Exercise directions = Reproduce the material below with every "Addressee" replaced by "Recipient", and leave everything else unchanged.

Records to use =
((

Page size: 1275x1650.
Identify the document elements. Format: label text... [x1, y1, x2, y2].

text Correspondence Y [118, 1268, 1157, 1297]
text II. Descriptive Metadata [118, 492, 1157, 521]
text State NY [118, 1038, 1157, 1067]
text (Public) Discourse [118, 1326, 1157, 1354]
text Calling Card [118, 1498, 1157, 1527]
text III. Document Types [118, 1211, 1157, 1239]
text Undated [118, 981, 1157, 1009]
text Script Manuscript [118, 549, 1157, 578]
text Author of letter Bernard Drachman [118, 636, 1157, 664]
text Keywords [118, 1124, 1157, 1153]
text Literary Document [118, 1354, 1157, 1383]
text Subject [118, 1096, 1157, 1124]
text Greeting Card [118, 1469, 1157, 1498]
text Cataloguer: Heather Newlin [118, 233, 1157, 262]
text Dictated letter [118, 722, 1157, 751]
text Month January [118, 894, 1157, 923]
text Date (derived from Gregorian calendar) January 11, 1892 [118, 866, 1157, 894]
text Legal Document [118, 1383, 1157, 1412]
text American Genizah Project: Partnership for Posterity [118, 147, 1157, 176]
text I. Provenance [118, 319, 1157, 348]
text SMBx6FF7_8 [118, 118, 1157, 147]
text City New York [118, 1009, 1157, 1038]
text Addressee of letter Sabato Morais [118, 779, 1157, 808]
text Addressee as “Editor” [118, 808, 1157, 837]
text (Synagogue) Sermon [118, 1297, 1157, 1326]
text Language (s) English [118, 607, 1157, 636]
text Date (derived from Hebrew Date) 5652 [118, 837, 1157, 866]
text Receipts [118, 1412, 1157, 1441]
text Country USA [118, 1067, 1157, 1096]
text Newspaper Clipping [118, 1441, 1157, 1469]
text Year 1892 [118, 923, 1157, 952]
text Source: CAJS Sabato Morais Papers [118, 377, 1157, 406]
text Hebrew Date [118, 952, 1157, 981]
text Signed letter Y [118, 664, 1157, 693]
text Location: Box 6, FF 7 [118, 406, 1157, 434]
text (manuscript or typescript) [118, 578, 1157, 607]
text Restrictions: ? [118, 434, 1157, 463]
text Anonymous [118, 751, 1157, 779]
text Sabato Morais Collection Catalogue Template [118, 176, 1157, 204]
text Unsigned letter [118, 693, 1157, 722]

))

Worked answer =
Page size: 1275x1650.
Identify the document elements. Format: label text... [x1, y1, x2, y2].

text Correspondence Y [118, 1268, 1157, 1297]
text II. Descriptive Metadata [118, 492, 1157, 521]
text State NY [118, 1038, 1157, 1067]
text (Public) Discourse [118, 1326, 1157, 1354]
text Calling Card [118, 1498, 1157, 1527]
text III. Document Types [118, 1211, 1157, 1239]
text Undated [118, 981, 1157, 1009]
text Script Manuscript [118, 549, 1157, 578]
text Author of letter Bernard Drachman [118, 636, 1157, 664]
text Keywords [118, 1124, 1157, 1153]
text Literary Document [118, 1354, 1157, 1383]
text Subject [118, 1096, 1157, 1124]
text Greeting Card [118, 1469, 1157, 1498]
text Cataloguer: Heather Newlin [118, 233, 1157, 262]
text Dictated letter [118, 722, 1157, 751]
text Month January [118, 894, 1157, 923]
text Date (derived from Gregorian calendar) January 11, 1892 [118, 866, 1157, 894]
text Legal Document [118, 1383, 1157, 1412]
text American Genizah Project: Partnership for Posterity [118, 147, 1157, 176]
text I. Provenance [118, 319, 1157, 348]
text SMBx6FF7_8 [118, 118, 1157, 147]
text City New York [118, 1009, 1157, 1038]
text Recipient of letter Sabato Morais [118, 779, 1157, 808]
text Recipient as “Editor” [118, 808, 1157, 837]
text (Synagogue) Sermon [118, 1297, 1157, 1326]
text Language (s) English [118, 607, 1157, 636]
text Date (derived from Hebrew Date) 5652 [118, 837, 1157, 866]
text Receipts [118, 1412, 1157, 1441]
text Country USA [118, 1067, 1157, 1096]
text Newspaper Clipping [118, 1441, 1157, 1469]
text Year 1892 [118, 923, 1157, 952]
text Source: CAJS Sabato Morais Papers [118, 377, 1157, 406]
text Hebrew Date [118, 952, 1157, 981]
text Signed letter Y [118, 664, 1157, 693]
text Location: Box 6, FF 7 [118, 406, 1157, 434]
text (manuscript or typescript) [118, 578, 1157, 607]
text Restrictions: ? [118, 434, 1157, 463]
text Anonymous [118, 751, 1157, 779]
text Sabato Morais Collection Catalogue Template [118, 176, 1157, 204]
text Unsigned letter [118, 693, 1157, 722]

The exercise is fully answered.